Et même : surtout pendant les émeutes. C’est ce que rappelait le chercheur Mathieu Rigouste il y a un an, en un entretien publié ici. Il y revenait sur la façon dont avait été « gérée » la révolte de Villiers-le-Bel, expliquant : « Villiers-le-Bel est une vitrine des méthodes françaises de maintien de l’ordre. Au sens économique du terme « vitrine » : ces techniques-là, on les vend, il existe une véritable industrie de la répression, qui implique énormément d’argent. Le fait de faire du zéro mort, de pacifier, de faire coopérer différents dispositifs policiers, de techniciser la coopération entre la police et les médias, et entre le judiciaire et la sphère politique… tout cela est mis en avant comme un savoir-faire national, un patrimoine technologique. »
La concurrence est rude. Et au sein de « ce conglomérat complexe de producteurs de contrôle et de marchand de menaces » qui constitue le capitalisme sécuritaire7, Bill Bratton a salement la cote. À côté, le très hexagonal Alain Bauer, acteur du business de la peur, faisait même bien pâle figure ces derniers jours. Pendant que le premier attirait à lui toutes les lumières médiatiques, le second parvenait tout juste à décrocher une interview dans Le Figaro pour donner à lire sa vision des émeutes anglaises. Ben alors, Alain : on comate ?
1 Rudolph Giuliani dans Time Magazine, le 15 janvier 1996.
2 Pour une très efficace mise à bas des prétentions sécuritaires de Bill Bratton et de ceux qui le soutiennent, se reporter à cet article de Loïc Wacquant paru dans Le Monde Diplomatique en 2002 : « Sur quelques contes sécuritaires venus d’Amérique ».
3 Il faudrait sans doute s’interroger sur la façon de nommer ces quelques jours d’agitation et d’affrontement. Par commodité, cet article reprend la terminologie employée par les médias. Émeutes, donc.

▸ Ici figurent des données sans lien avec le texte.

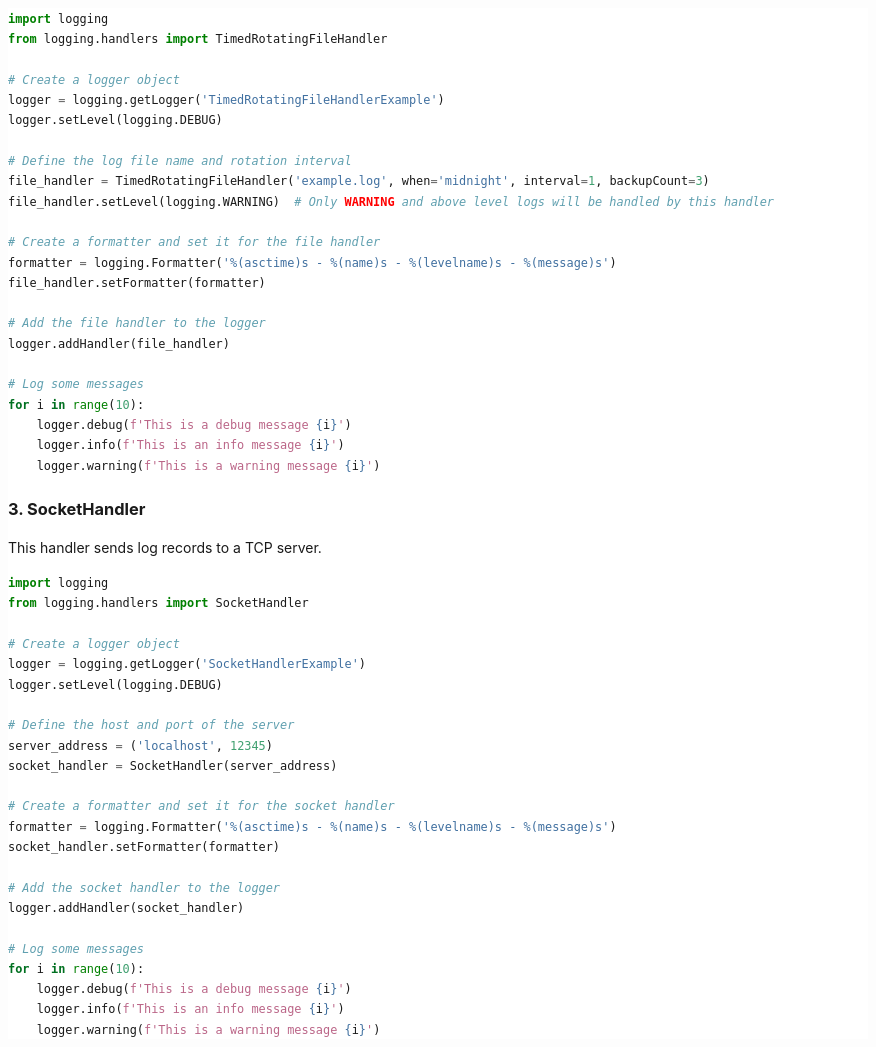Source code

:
```python
import logging
from logging.handlers import TimedRotatingFileHandler

# Create a logger object
logger = logging.getLogger('TimedRotatingFileHandlerExample')
logger.setLevel(logging.DEBUG)

# Define the log file name and rotation interval
file_handler = TimedRotatingFileHandler('example.log', when='midnight', interval=1, backupCount=3)
file_handler.setLevel(logging.WARNING)  # Only WARNING and above level logs will be handled by this handler

# Create a formatter and set it for the file handler
formatter = logging.Formatter('%(asctime)s - %(name)s - %(levelname)s - %(message)s')
file_handler.setFormatter(formatter)

# Add the file handler to the logger
logger.addHandler(file_handler)

# Log some messages
for i in range(10):
    logger.debug(f'This is a debug message {i}')
    logger.info(f'This is an info message {i}')
    logger.warning(f'This is a warning message {i}')
```

### 3. SocketHandler
This handler sends log records to a TCP server.

```python
import logging
from logging.handlers import SocketHandler

# Create a logger object
logger = logging.getLogger('SocketHandlerExample')
logger.setLevel(logging.DEBUG)

# Define the host and port of the server
server_address = ('localhost', 12345)
socket_handler = SocketHandler(server_address)

# Create a formatter and set it for the socket handler
formatter = logging.Formatter('%(asctime)s - %(name)s - %(levelname)s - %(message)s')
socket_handler.setFormatter(formatter)

# Add the socket handler to the logger
logger.addHandler(socket_handler)

# Log some messages
for i in range(10):
    logger.debug(f'This is a debug message {i}')
    logger.info(f'This is an info message {i}')
    logger.warning(f'This is a warning message {i}')
```
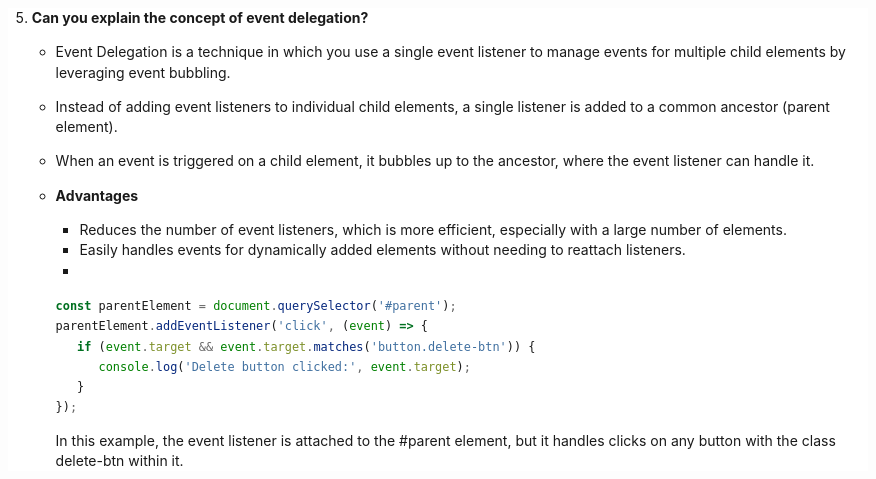 5. **Can you explain the concept of event delegation?**
   - Event Delegation is a technique in which you use a single event listener to manage events for multiple child elements by leveraging event bubbling.
   
   - Instead of adding event listeners to individual child elements, a single listener  is added to a common ancestor (parent element).
   - When an event is triggered on a child element, it bubbles up to the ancestor, where the event listener can handle it.
   - **Advantages**
      - Reduces the number of event listeners, which is more efficient, especially with a large number of elements.
      - Easily handles events for dynamically added elements without needing to reattach listeners.
      - 
      ```javascript
      const parentElement = document.querySelector('#parent');
      parentElement.addEventListener('click', (event) => {
         if (event.target && event.target.matches('button.delete-btn')) {
            console.log('Delete button clicked:', event.target);
         }
      });
      ```
      In this example, the event listener is attached to the #parent element, but it handles clicks on any button with the class delete-btn within it.
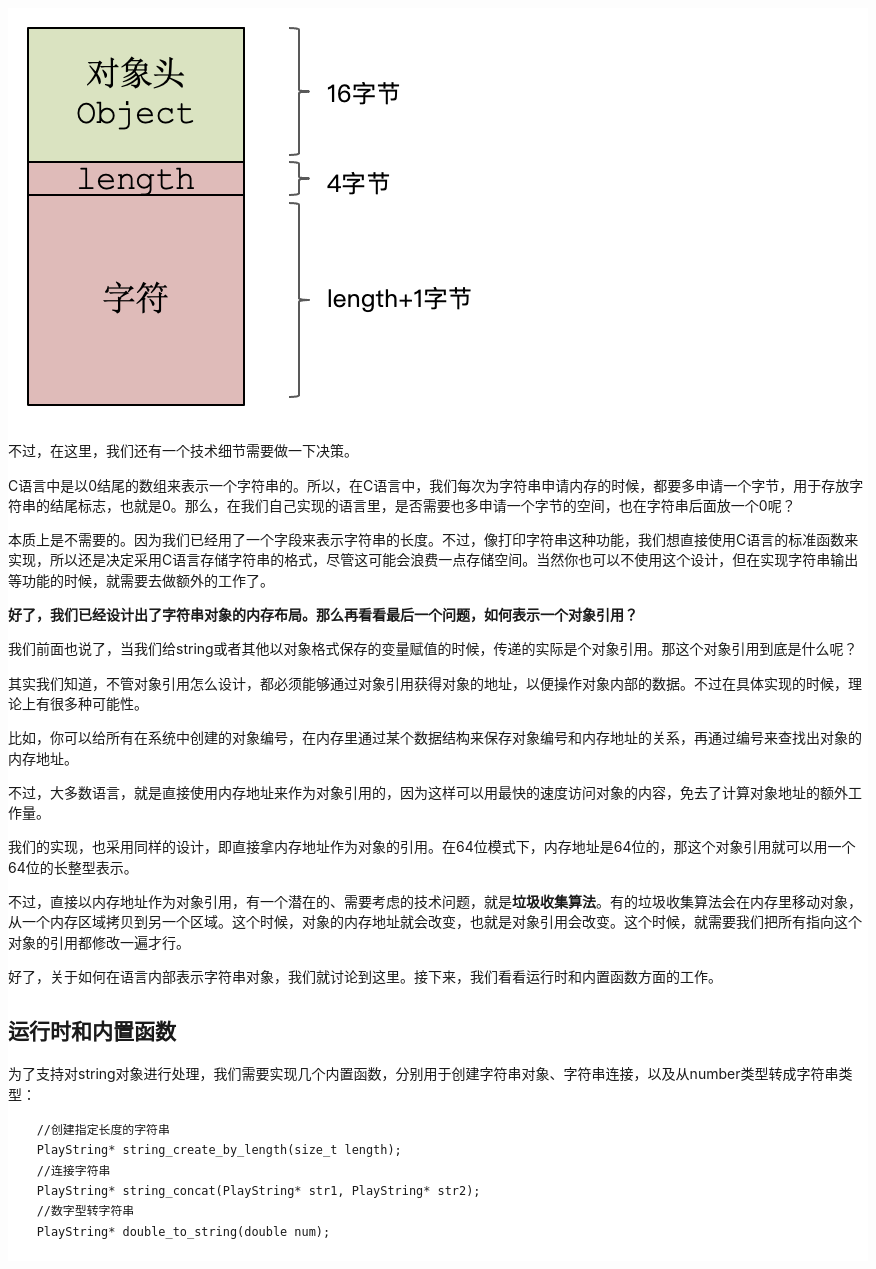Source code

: ![图片](./httpsstatic001geekbangorgresourceimage765b7665e4f02b90ef9ec93958a52799ae5b.png)

不过，在这里，我们还有一个技术细节需要做一下决策。

C语言中是以0结尾的数组来表示一个字符串的。所以，在C语言中，我们每次为字符串申请内存的时候，都要多申请一个字节，用于存放字符串的结尾标志，也就是0。那么，在我们自己实现的语言里，是否需要也多申请一个字节的空间，也在字符串后面放一个0呢？

本质上是不需要的。因为我们已经用了一个字段来表示字符串的长度。不过，像打印字符串这种功能，我们想直接使用C语言的标准函数来实现，所以还是决定采用C语言存储字符串的格式，尽管这可能会浪费一点存储空间。当然你也可以不使用这个设计，但在实现字符串输出等功能的时候，就需要去做额外的工作了。

**好了，我们已经设计出了字符串对象的内存布局。那么再看看最后一个问题，如何表示一个对象引用？**

我们前面也说了，当我们给string或者其他以对象格式保存的变量赋值的时候，传递的实际是个对象引用。那这个对象引用到底是什么呢？

其实我们知道，不管对象引用怎么设计，都必须能够通过对象引用获得对象的地址，以便操作对象内部的数据。不过在具体实现的时候，理论上有很多种可能性。

比如，你可以给所有在系统中创建的对象编号，在内存里通过某个数据结构来保存对象编号和内存地址的关系，再通过编号来查找出对象的内存地址。

不过，大多数语言，就是直接使用内存地址来作为对象引用的，因为这样可以用最快的速度访问对象的内容，免去了计算对象地址的额外工作量。

我们的实现，也采用同样的设计，即直接拿内存地址作为对象的引用。在64位模式下，内存地址是64位的，那这个对象引用就可以用一个64位的长整型表示。

不过，直接以内存地址作为对象引用，有一个潜在的、需要考虑的技术问题，就是**垃圾收集算法**。有的垃圾收集算法会在内存里移动对象，从一个内存区域拷贝到另一个区域。这个时候，对象的内存地址就会改变，也就是对象引用会改变。这个时候，就需要我们把所有指向这个对象的引用都修改一遍才行。

好了，关于如何在语言内部表示字符串对象，我们就讨论到这里。接下来，我们看看运行时和内置函数方面的工作。

## 运行时和内置函数

为了支持对string对象进行处理，我们需要实现几个内置函数，分别用于创建字符串对象、字符串连接，以及从number类型转成字符串类型：

```
    //创建指定长度的字符串
    PlayString* string_create_by_length(size_t length);
    //连接字符串
    PlayString* string_concat(PlayString* str1, PlayString* str2);
    //数字型转字符串
    PlayString* double_to_string(double num);
    

```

4 Mr Bratton last night said he would have « considered it an honour » to have been given the opportunity to apply for the post.
The move followed the resignation of Sir Paul Stephenson, the head of Scotland Yard, last month amid the phone hacking scandal.
...
Mr Bratton, who was praised for cutting crime and gang warfare during his time in both cities, signalled he would be interested when he was approached.
But Mrs May was uncomfortable with the idea, which would have ripped up the centuries-old tradition of British citizens serving in the police.
5 Le terme exact est : « Senior Consultant to Kroll Public Services Safety Group and Crisis and Consulting Management Group ».
6 Pour un parfait résumé de cette vengeance de classe, lire ce texte de Frédéric Campagna, traduit par l’ami Serge sur Les Contrées magnifiques.
7 Étudié par Mathieu Rigouste dans son dernier livre, Les marchands de peur, éditions Libertalia.